А потом отец читал о некоем человеке князя Шестунова по имени Воинко, который донес на своего барина, и за это ему сказали царское жалованное слово и отблагодарили поместьем. «И поощрение это произвело страшное действие: боярские люди начали умышлять всяко над своим барином, и, сговорившись человек по пяти-шести, один шел доносить, а других ставил в свидетели; тех же людей боярских, что не хотели души свои губить, мучили пытками и огнем жгли, языки резали и по тюрьмам сажали, а доносчиков царь Борис жаловал своим великим жалованием, иным давал поместья, а иным — из казны — деньги. И от таких доносов в царстве была большая смута: доносили друг на друга попы, чернецы, пономари, просвирни, даже жены доносили на мужей своих, а дети — на отцов, так что от такого ужаса мужья таились от жен своих, и в этих доносах много крови проливалось неповинной, многие от пыток померли, других казнили, иных по тюрьмам рассылали»…
Отец тогда оторвался от книги, внимательно посмотрел на сына и заключил: «Борис не мог проникнуться величием царского сана и почерпнуть в нем источник спокойствия и милости… Борис и на престоле по-прежнему оставался подозрительным… Он даже молитву придумал особую для подданных, при заздравных чашах. „Борис, единый Подсолнечный Христианский царь, и его царица и их царские дети на многие лета здоровы будут“…»

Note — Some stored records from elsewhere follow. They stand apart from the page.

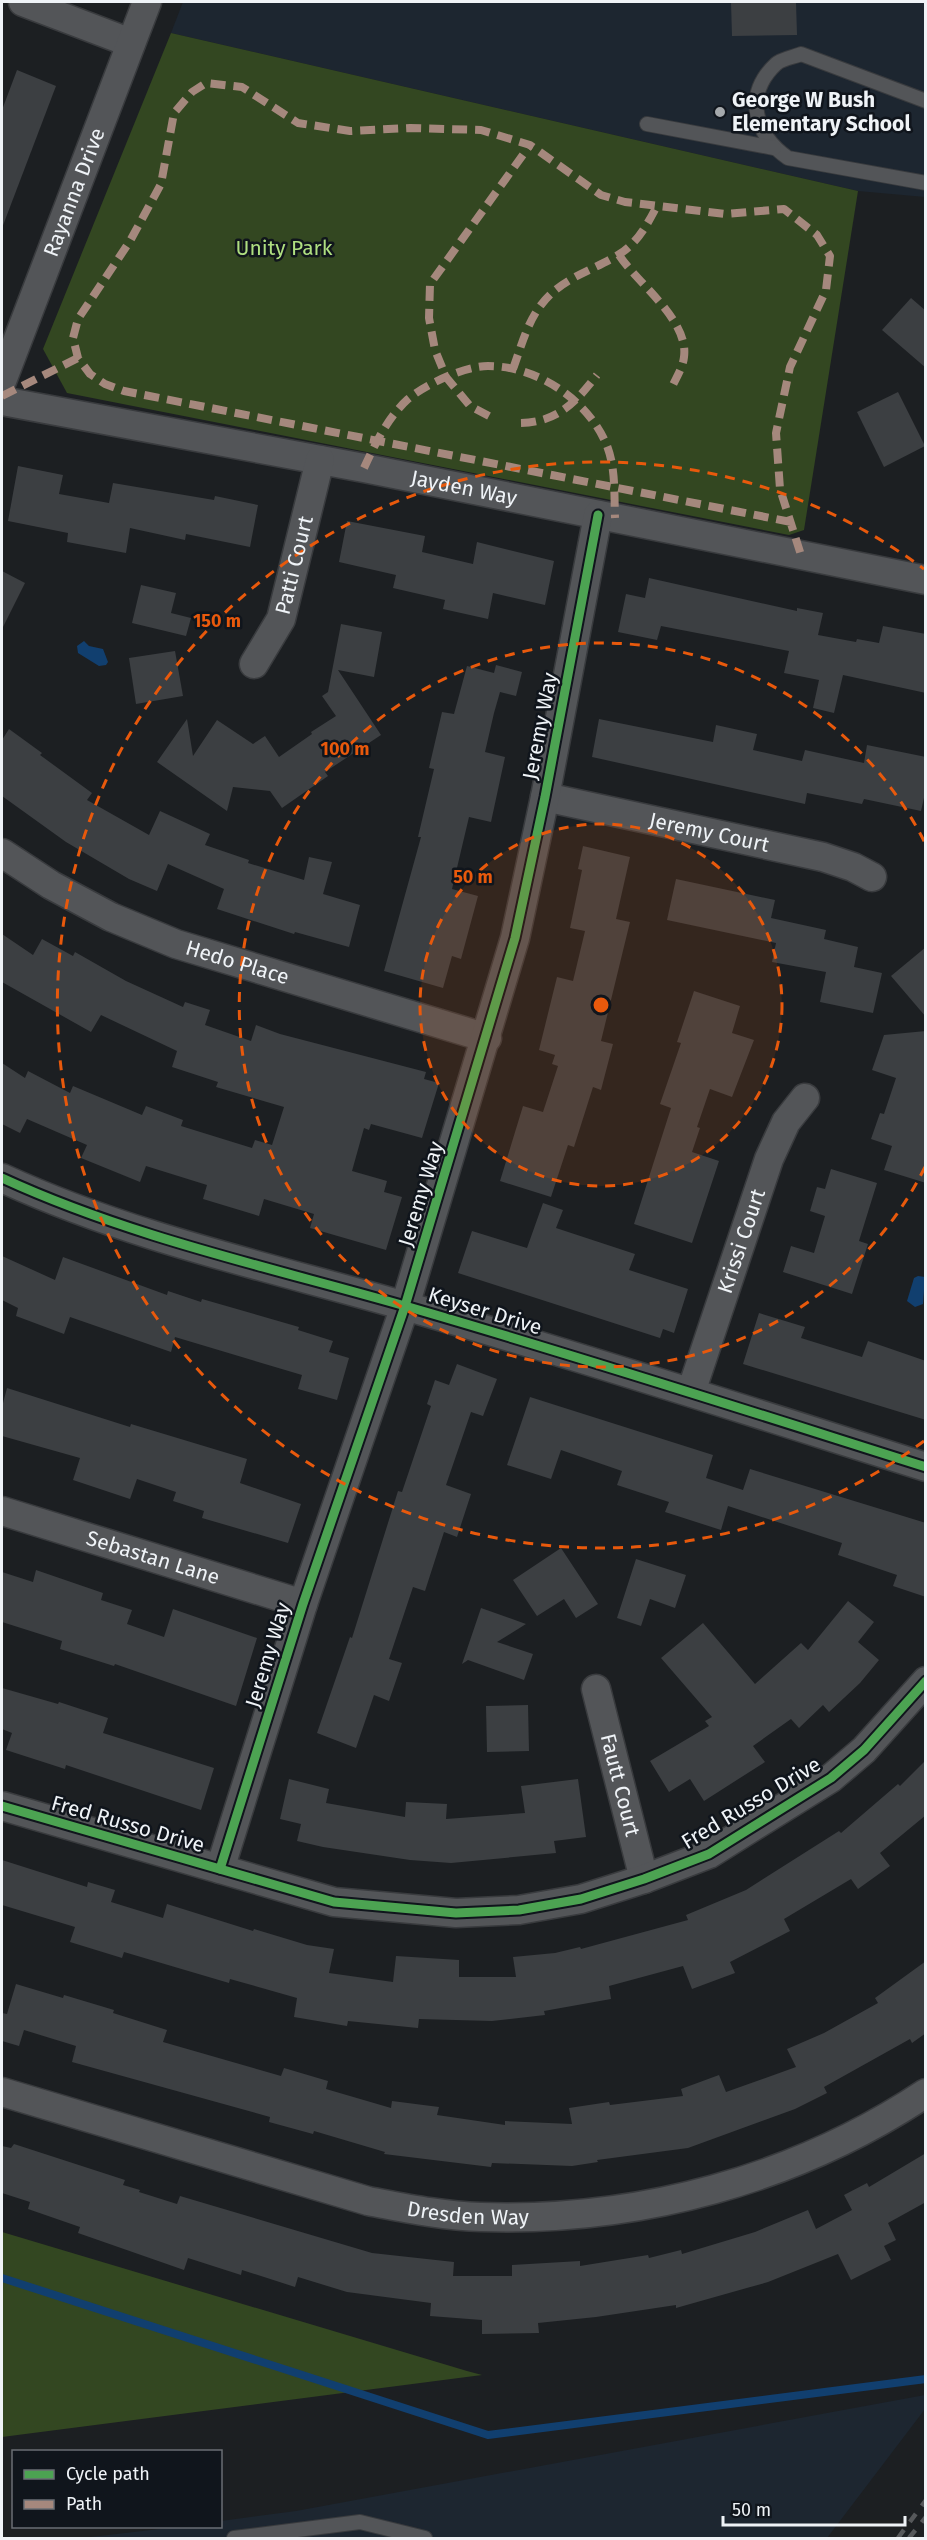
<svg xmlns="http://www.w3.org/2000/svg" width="927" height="2540" font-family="'Fira Sans',sans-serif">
<rect width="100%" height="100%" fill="#1c1f22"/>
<g fill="#1d2630">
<polygon points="183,2 925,2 925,197 858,191 171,33"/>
<polygon points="925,2395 925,2409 827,2538 82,2538 177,2527 220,2526 221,2521 296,2511"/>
</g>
<g fill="#334721">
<polygon points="171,33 858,191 804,530 789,535 67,393 43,349"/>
<polygon points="2,2232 467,2371 482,2375 2,2437"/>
</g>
<g fill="#113f6f">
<polygon points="84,641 89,646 103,649 108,662 106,665 99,666 78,653 77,646"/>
<polygon points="918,1276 925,1277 923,1304 915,1307 907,1301 914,1278"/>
</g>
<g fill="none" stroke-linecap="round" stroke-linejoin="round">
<polyline stroke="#113f6f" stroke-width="8" points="2,2278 488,2435 926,2379"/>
</g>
<g fill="#3c3f42">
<polygon points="731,2 796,2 797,35 732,36"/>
<polygon points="17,70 56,86 2,228 2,110"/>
<polygon points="911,298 926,311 926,368 882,330"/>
<polygon points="898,392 925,446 884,467 857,412"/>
<polygon points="18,466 63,475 59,494 109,503 113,483 214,500 215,496 258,505 250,547 186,534 185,540 130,528 126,553 67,542 68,533 8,521"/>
<polygon points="347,521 425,536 422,552 473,564 477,542 554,561 545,605 493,593 488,619 443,609 445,600 393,588 396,575 339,562"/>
<polygon points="2,571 25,583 2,629"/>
<polygon points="649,578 797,611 797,608 823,613 818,635 856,642 857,639 879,643 883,626 926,634 926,693 843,675 834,713 813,708 819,680 784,673 789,651 661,626 657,640 618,632 626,594 645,598"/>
<polygon points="141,585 176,593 171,613 191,618 186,636 132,623"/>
<polygon points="341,624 382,632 374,677 338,670 381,735 325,772 328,776 282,808 270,791 233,787 227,811 157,762 187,719 193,756 217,720 253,744 265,736 279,757 312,734 311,732 336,716 322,696 328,692"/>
<polygon points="175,651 183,696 136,704 129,658"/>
<polygon points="496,665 522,672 516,696 500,692 494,713 485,752 505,757 491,822 469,817 452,889 478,896 461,959 452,956 443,988 384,971 421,837 418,837 434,769 429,768 442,712 454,714 467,666 494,673"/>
<polygon points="599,719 713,742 716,725 757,734 753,750 802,761 805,750 864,763 867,745 926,757 926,789 921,811 864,799 862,804 807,793 805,804 592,757"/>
<polygon points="9,729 42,753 40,755 92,793 87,800 149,835 160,811 210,834 205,845 249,860 248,863 304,880 309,857 332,862 323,894 360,905 349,947 295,932 294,934 217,909 224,889 168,864 157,891 129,879 66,842 2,796 2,740"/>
<polygon points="583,846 630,857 616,919 630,922 601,1041 613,1044 601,1090 593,1087 574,1147 568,1145 551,1197 500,1181 523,1106 543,1112 558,1066 552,1064 555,1055 539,1050 557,977 573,981 585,931 570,928 582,870 578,869"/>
<polygon points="676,879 775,900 771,918 826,930 824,939 858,947 854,967 882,973 873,1013 820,1002 826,972 772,962 776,943 667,920"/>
<polygon points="2,934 33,955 42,939 73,956 75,952 126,981 183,1007 185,1002 210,1010 205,1025 251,1041 256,1025 280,1034 426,1072 424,1079 439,1083 422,1138 371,1124 369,1130 364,1128 352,1171 387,1181 384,1192 402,1197 386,1250 310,1228 314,1214 264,1199 259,1216 203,1199 207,1185 146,1166 140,1182 81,1158 87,1145 27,1119 20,1133 2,1124 2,1063 25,1078 28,1071 70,1093 73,1086 142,1115 146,1106 183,1120 181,1126 252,1148 255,1140 272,1145 284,1107 216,1087 218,1082 172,1067 177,1051 101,1015 91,1032 2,982"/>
<polygon points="926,947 926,1017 891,976"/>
<polygon points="694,991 740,1006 732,1033 754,1040 732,1097 710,1089 697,1127 700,1128 692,1152 719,1161 692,1243 634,1224 671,1108 660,1104 681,1043 677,1042"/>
<polygon points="926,1031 926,1183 884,1170 892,1146 871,1139 880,1113 884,1114 896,1078 872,1070 884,1035"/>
<polygon points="831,1169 877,1183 859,1241 868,1244 852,1294 783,1272 791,1246 814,1253 825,1216 810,1211 817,1187 825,1189"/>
<polygon points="543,1203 563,1210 556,1228 635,1254 629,1270 688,1289 674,1333 663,1329 660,1338 458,1273 472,1231 527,1248"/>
<polygon points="2,1256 55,1280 63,1257 167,1295 168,1291 201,1302 202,1299 299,1327 298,1330 333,1341 329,1352 349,1358 337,1400 298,1389 302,1375 175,1337 171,1352 70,1317 64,1334 16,1316 18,1308 2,1300"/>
<polygon points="759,1313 805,1327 801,1338 862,1357 868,1341 926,1361 926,1420 743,1364"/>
<polygon points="457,1364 497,1379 483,1416 471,1412 446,1485 471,1494 457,1537 444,1532 425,1591 413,1587 389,1659 402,1663 389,1701 374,1695 356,1748 317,1733 350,1637 352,1638 398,1491 402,1492 431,1406 427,1404 435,1380 449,1385"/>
<polygon points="7,1388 130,1427 131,1424 247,1459 240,1483 301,1504 288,1543 202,1518 204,1511 173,1501 176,1492 137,1479 130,1499 73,1480 80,1458 2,1436 2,1407"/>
<polygon points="530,1397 713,1455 706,1478 743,1490 750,1469 926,1523 926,1597 893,1586 897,1575 838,1555 842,1543 728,1506 721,1530 665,1512 669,1502 617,1485 622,1471 561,1450 551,1479 507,1465"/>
<polygon points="561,1548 598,1604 576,1618 564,1599 537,1616 513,1580"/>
<polygon points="636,1559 686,1575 675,1608 650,1599 641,1626 617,1618"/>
<polygon points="36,1570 103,1593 101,1600 132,1610 127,1624 164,1637 173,1609 257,1638 236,1706 115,1664 114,1666 60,1649 62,1641 2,1622 2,1572 33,1582"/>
<polygon points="848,1601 874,1622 858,1642 879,1660 860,1683 829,1712 823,1705 799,1728 791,1719 753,1746 765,1762 704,1801 690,1779 669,1792 650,1761 709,1726 705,1721 712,1717 661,1658 703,1623 755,1684 801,1643 808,1650"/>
<polygon points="481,1608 526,1624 497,1642 533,1654 524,1680 468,1660 462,1664"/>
<polygon points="2,1688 58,1704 59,1702 108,1718 103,1733 214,1768 201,1810 66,1765 65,1769 6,1750 12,1733 2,1729"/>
<polygon points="528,1705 529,1751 487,1752 486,1706"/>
<polygon points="926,1760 926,1815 880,1853 890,1866 858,1889 851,1879 784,1919 790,1931 730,1962 735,1973 692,1989 683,1966 609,1986 611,1999 544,2011 545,2015 492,2021 419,2019 418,2028 348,2021 347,2026 294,2017 297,1998 230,1979 229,1983 124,1952 122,1958 70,1942 75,1927 2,1905 2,1860 87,1887 88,1882 115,1890 111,1902 163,1918 167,1904 253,1931 254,1929 307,1945 334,1949 329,1973 393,1982 396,1956 459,1960 459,1977 516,1977 513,1957 555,1953 580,1947 581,1949 688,1920 686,1915 746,1890 839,1831 841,1833 898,1784 900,1786"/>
<polygon points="289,1779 329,1789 326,1803 405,1817 406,1802 447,1804 446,1819 525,1813 521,1786 578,1779 586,1837 554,1841 556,1853 451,1863 410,1860 323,1847 297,1841 301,1824 280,1819"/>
<polygon points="926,1961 926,2033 912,2043 910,2039 824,2087 827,2093 795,2109 688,2148 597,2160 598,2162 572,2166 492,2163 491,2167 384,2154 385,2152 314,2131 313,2134 269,2122 270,2117 72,2062 76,2046 24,2030 19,2046 2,2041 2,2013 7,2014 16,1984 63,1998 64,1995 114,2010 113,2013 167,2030 163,2042 281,2076 284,2068 328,2081 326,2089 391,2108 392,2101 439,2107 437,2115 505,2125 505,2121 572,2124 569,2108 609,2102 610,2105 683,2096 681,2089 719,2075 726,2092 796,2067 787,2049 824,2033 878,2003 875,1998"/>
<polygon points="14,2144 125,2180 123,2185 140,2190 139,2192 177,2204 180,2196 372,2253 454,2262 453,2276 512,2276 512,2265 580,2261 580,2266 648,2255 649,2258 681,2250 682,2254 755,2232 808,2210 816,2229 852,2210 844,2195 867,2183 869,2187 926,2153 926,2202 888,2223 896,2240 884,2246 891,2260 851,2280 838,2254 768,2282 676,2308 676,2305 596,2317 538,2323 539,2333 482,2334 482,2320 430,2316 431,2303 347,2292 298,2277 295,2287 242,2270 241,2275 188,2258 184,2270 78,2233 80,2227 28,2209 30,2202 2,2193 2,2146 11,2148"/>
</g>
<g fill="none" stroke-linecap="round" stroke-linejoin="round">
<defs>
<g id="service">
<path d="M926 101 801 54C794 57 781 59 776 64 743 95 755 135 788 158L926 183"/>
<polyline points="647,124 774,148"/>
<polyline points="234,2538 360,2522 425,2538"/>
</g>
<g id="minor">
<polyline points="23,2 131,43"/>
<path id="s1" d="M2 381 147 2"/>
<path id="s2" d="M2 401 364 468 926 580"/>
<path id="s3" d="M254 664 281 619 320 460"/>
<path id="s4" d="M545 797 823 857 853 867 872 877"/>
<path id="s5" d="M2 853 51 885 111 917 176 944 487 1038"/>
<path d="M2 1178C130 1237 269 1267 405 1306 579 1356 752 1412 926 1467"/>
<path id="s6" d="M691 1392 769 1159 786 1122 805 1098"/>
<path id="s7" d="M2 1511 303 1604"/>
<path id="s8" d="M596 1689 644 1879"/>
<polyline points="2,1806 334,1902 456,1913 519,1910 581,1899 644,1879 709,1854 831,1778 864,1750 926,1681"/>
<polyline points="220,1869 303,1604 405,1306 515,938 545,797 598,515"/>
<path id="s9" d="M2 2092 368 2201C405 2208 443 2216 481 2217 638 2222 795 2180 926 2093"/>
</g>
</defs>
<use href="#service" stroke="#393b3e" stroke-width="16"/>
<use href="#minor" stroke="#393b3e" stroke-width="31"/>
<use href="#service" stroke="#535558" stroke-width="14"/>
<use href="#minor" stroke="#535558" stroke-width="28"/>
<g stroke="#56585b" stroke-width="4.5" stroke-dasharray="10 10" stroke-linecap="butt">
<polyline points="898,2538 926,2500"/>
<polyline points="909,2538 926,2517"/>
</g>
<g stroke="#a5887d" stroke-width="8" stroke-dasharray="15 8" stroke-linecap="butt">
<path d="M619 255C638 284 689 320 684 357 683 367 676 378 672 387"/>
<path d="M513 369C521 347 527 323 541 305 561 278 592 271 618 255 638 243 648 223 658 204"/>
<polyline points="2,396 78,358"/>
<polyline points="489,416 470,406 446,377 435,350 429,318 430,284 530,145"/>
<path d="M521 423C558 422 576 402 597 375"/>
<path d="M364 468C375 444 388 417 408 399 426 384 465 366 488 366 536 366 585 398 605 441 616 465 614 492 615 518"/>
<polyline points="791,522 124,391 105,384 90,374 78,358 73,338 78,319 130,241 161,184 174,113 192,92 206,83 242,87 298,123 350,131 410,128 481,130 530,145 601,195 625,202 725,214 784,209 817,235 830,256 826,290 790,367 776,433 780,489 801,555"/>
</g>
<defs>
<g id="cycleway">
<path d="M2 1178C130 1237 269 1267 405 1306 579 1356 752 1412 926 1467"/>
<polyline points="2,1806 334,1902 456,1913 519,1910 581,1899 644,1879 709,1854 831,1778 864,1750 926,1681"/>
<polyline points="220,1869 303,1604 405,1306 515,938 545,797 598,515"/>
</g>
</defs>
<use href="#cycleway" stroke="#10151c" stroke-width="13"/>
<use href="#cycleway" stroke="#4ca352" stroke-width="9"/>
</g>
<circle cx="601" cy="1005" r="181" fill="#e8590c" fill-opacity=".12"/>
<g fill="none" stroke="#e8590c" stroke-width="3" stroke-dasharray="10 8">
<circle cx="601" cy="1005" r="181"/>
<path d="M925 1167A362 362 0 1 1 925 843"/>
<path d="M924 1441A543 543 0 1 1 924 569"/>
</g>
<circle fill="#a5a9ac" stroke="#10151c" stroke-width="2" cx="720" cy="112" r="6"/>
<g text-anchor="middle" stroke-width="5" stroke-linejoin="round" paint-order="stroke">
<g font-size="21" font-weight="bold" fill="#eff3f7" stroke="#10151c" text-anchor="start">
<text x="732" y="107">George W Bush<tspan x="732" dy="24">Elementary School</tspan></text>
</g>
<g font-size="21" fill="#eff3f7" stroke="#10151c">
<text dy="7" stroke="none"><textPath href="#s1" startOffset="202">Rayanna Drive</textPath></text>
<text dy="7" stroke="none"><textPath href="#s2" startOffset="470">Jayden Way</textPath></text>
<text dy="7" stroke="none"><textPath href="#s3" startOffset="108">Patti Court</textPath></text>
<text transform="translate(540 726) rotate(-79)" y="7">Jeremy Way</text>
<text dy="7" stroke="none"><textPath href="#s4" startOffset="168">Jeremy Court</textPath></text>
<text dy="7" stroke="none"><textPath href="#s5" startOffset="261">Hedo Place</textPath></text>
<text transform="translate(421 1194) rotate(-73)" y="7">Jeremy Way</text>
<text dy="7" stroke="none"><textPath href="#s6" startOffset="159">Krissi Court</textPath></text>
<text transform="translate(485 1311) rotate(17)" y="7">Keyser Drive</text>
<text dy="7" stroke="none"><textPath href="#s7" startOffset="158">Sebastan Lane</textPath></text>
<text transform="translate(268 1655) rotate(-73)" y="7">Jeremy Way</text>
<text dy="7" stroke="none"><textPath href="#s8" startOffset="99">Fautt Court</textPath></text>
<text transform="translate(751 1803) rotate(-31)" y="7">Fred Russo Drive</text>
<text transform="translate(128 1824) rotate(16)" y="7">Fred Russo Drive</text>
<text dy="7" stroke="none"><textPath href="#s9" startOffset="483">Dresden Way</textPath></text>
</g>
<g font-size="21" fill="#afdf80" stroke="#10151c">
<text x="284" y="255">Unity Park</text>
</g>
</g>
<circle cx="601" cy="1005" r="9" fill="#e8590c" stroke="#10151c" stroke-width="3"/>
<g font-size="18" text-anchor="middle" font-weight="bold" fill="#e8590c" stroke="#10151c" stroke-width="5" stroke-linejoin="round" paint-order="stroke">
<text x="217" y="627">150 m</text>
<text x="345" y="755">100 m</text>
<text x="473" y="883">50 m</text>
</g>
<rect width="927" height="2540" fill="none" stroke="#eff3f7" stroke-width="6"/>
<rect x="12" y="2450" width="210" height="78" fill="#10151c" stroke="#696e74" stroke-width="1.5"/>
<rect x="24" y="2470" width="30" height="9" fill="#4ca352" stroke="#696e74" stroke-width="1.5"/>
<text x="66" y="2480" font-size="18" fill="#eff3f7">Cycle path</text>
<rect x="24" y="2500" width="30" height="9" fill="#a5887d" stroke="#696e74" stroke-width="1.5"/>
<text x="66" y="2510" font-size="18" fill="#eff3f7">Path</text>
<path d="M723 2516v9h182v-9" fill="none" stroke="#eff3f7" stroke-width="3"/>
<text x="732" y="2516" font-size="18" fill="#eff3f7" stroke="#10151c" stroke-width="4.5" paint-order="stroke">50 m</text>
</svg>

А знаешь, спросил тогда отец, сколько погибло в Москве от голода в ту пору? Не отгадаешь: полмиллиона человек! Зато хоронили всех за царские деньги, а хлеб купить, что немцы в Архангельск привезли, Борис запретил: «Негоже иноземцам знать про наши дела, мы самая богатая держава Европы, такого мнения и держаться станем!»
…Исаев услышал грохот торопливых шагов и сразу понял, что спускаются двое — один в бутсах, знакомый ему «никс фарштеен», а второй ступает мягче, видимо, в ботинках.
Действительно, второй был в лакированных туфлях на босу ногу, в плавках и с докторским чемоданчиком в руке.
— Эй, — сказал он, всячески избегая русских слов, — блют прессион, гиб мир ханд…
Исаев затрясся от приступа смеха, пришедшего изнутри как избавление от безысходности. Рта он не разжимал, губы пересохли, кровоточили; если позволить себе рассмеяться в голос, кровь потечет по подбородку, шее, груди, а у него выработалось особое отношение к себе — он постоянно видел себя как бы со стороны, так же оценивал свои поступки; не терпел неряшливости, был точен до секунды, всегда ощущал в себе часы, ошибиться мог на пару минут от силы, жил по собственному графику, в котором не было таких слов, как «забыл», «не успел», «не смог».